Que perto, que nada! Fazia mais de uma semana que eles estavam andando. Andavam e andavam. Como a velha não enxergava nada, eram os filhos que pegavam ela nos braços e iam carregando e andando, andando.

─ Bem, meu filho, espera aí. Suba esta terra. Tem uma escada que está em cima da terra. Pega essa escada e bota no chão pra nós descermos com ela.

O filho dela só via terra. Diz que era uma terra que não tinha tamanho. Lá em cima, só uma escada que os homens deixaram para ninguém acertar aonde é que iam.

─ Pega essa escada. ─ Toma, mamãe.

Então, ela fez ele subir até chegar lá em cima. ─ Vamos por aqui.

E não tinha nada que cortasse. A velha era tão sabida que acertava tudo. Não enxergava, mas estava no rumo.

─ E para onde vamos, mamãe? ─ O caminho é por aqui.

Entraram no caminho, andaram e andaram, até que saíram no outro igarapé. ─ E aqui, mamãe?

─ Espera aí. Teu tio está pra acolá.

Andaram e chegaram em cima da terra alta. ─ E aqui, mamãe? Por onde nós vamos?

─ Vamos por aqui, todo tempo por cima da terra. Teu tio já está perto. Vamos sentar aqui para descansar. Estou cansada.

No dia seguinte, andaram, desceram no igarapé e atravessaram até que saíram no caminho. E de lá, saíram no roçado do tio.

─ Está aqui. Ele mora pra acolá. Vamos embora por aqui. Então, chegaram na casa do tio.

─ Eu estou chegando, meu irmão!

Quando a cunhada viu a mulher cega, animou-se, correu para perto dela, pegou e abraçou, chorando. Chegando em casa, gritou para o marido:

─ Chegou aqui nossa mãe.

De lá mesmo, saiu o homem gritando.

─ Quem mandou ela vir aqui? Eu não quero ela aqui. Quem foi que trouxe? Nós vamos matar essa velha, pra não empatar nós.

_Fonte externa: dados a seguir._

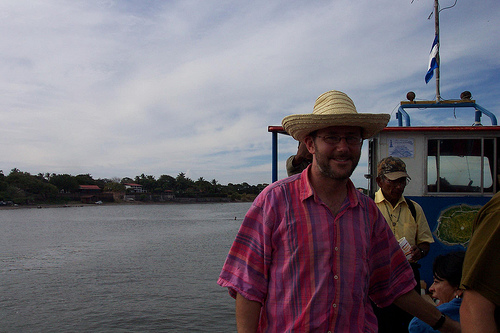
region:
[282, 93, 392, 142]
The beige hat the man in the pink shirt is wearing.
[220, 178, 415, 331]
The pink shirt the man is wearing.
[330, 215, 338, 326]
The buttons on the pink shirt.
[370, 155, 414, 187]
The hat the older man is wearing.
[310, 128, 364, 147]
The eyeglasses the man in the pink shirt is wearing.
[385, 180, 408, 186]
The eyeglasses the older man is wearing.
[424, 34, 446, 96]
The blue and white flag on the top of the boat's roof.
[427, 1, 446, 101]
The pole the flag is on.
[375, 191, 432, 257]
The yellow shirt the older man is wearing.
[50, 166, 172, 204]
The houses in the background.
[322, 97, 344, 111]
A woven hat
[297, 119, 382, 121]
Hat with wide brim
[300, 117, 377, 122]
The underside of a hat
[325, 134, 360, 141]
Eye glasses worn by man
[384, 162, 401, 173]
A man wearing a cap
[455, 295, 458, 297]
A woman with an earring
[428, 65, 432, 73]
A flag on a boat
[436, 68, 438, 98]
A pole with a flag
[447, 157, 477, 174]
Window on the boat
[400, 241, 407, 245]
A person holding a cup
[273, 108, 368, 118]
this is a hat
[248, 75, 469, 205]
the hat is made of straw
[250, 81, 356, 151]
the hat is yellow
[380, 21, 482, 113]
this is a flag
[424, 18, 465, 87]
the flag is blue and white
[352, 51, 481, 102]
this is a pole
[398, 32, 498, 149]
the pole is made of metal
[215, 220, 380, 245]
this is a shirt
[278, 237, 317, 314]
the shirt is red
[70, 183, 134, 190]
this is a mountain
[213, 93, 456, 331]
Man in straw hat and plaid shirt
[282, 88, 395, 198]
Man wearing glasses and straw hat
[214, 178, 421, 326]
A plaid button down shirt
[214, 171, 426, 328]
A pink and blue plaid button down shirt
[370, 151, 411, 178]
A camoflauge cap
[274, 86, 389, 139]
A tan straw hat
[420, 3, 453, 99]
A blue and white flag on a pole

─ Não, não faz isso com nossa mãe. É nossa mãe. Não faz isso!

─ Estamos morando aqui sozinhos e a velha chegou. Mas ela vai morrer nesses dias. Não vai durar tempo, não. Vai morrer.

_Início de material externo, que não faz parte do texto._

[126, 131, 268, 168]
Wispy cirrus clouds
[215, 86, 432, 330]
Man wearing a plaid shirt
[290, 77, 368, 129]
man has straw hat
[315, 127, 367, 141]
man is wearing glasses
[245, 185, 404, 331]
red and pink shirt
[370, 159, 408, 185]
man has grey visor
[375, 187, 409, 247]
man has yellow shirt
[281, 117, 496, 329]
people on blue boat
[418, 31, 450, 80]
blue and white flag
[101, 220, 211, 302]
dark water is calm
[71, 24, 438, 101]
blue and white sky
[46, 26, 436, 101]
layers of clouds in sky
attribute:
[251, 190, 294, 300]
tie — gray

Passaram-se dois dias e a velha morreu. Morreu mesmo.

Ficaram os dois rapazes que tinham vindo com ela para conhecer o tio.

─ Nosso tio matou nossa mãe. Como nós vamos fazer? Temos que viver com ele, pois não temos pra onde ir.

No outro dia, o tio deles foi trabalhar. Quando estava limpando o roçado, diz que os ovos dele iam arrastando daqui para acolá. Ele ia trabalhando, limpando o roçado, e os ovos dele se arrastando daqui para acolá.

Então esses dois rapazes passaram veneno nas flechas.

─ O que nós podemos fazer pra matar esse homem que matou nossa mãe? ─ Vamos matar ele também.

Quando o homem ia pro roçado, com os ovos arrastando no chão, os rapazes lascaram o bico da flecha nos ovos dele.

─ Ai, ai! Que coisa me ferrou? Será um inseto que me ferrou aqui?

O homem se pôs a procurar, para lá, para cá e nada. Procurava tudo e não achava nada que pudesse ter ferrado ele:

─ Que coisa me ferrou nos meus ovos?

Matou o formigão e matou todos os insetos que passavam perto, achando que tinham ferrado ele. Voltou para casa e disse para a mulher:

─ Eu não sei que bicho ferrou os meus ovos. Estão doendo muito! Saiu para acolá e foi tomar um banho.

Quando chegou de volta, não agüentou e foi deitar na rede. No outro dia, sofrendo com muita dor, morreu.

Os dois rapazes então viveram com a mulher desse homem que matou a mãe deles. Dai para cá, eu nem sei contar mais essa história. Então, finda assim.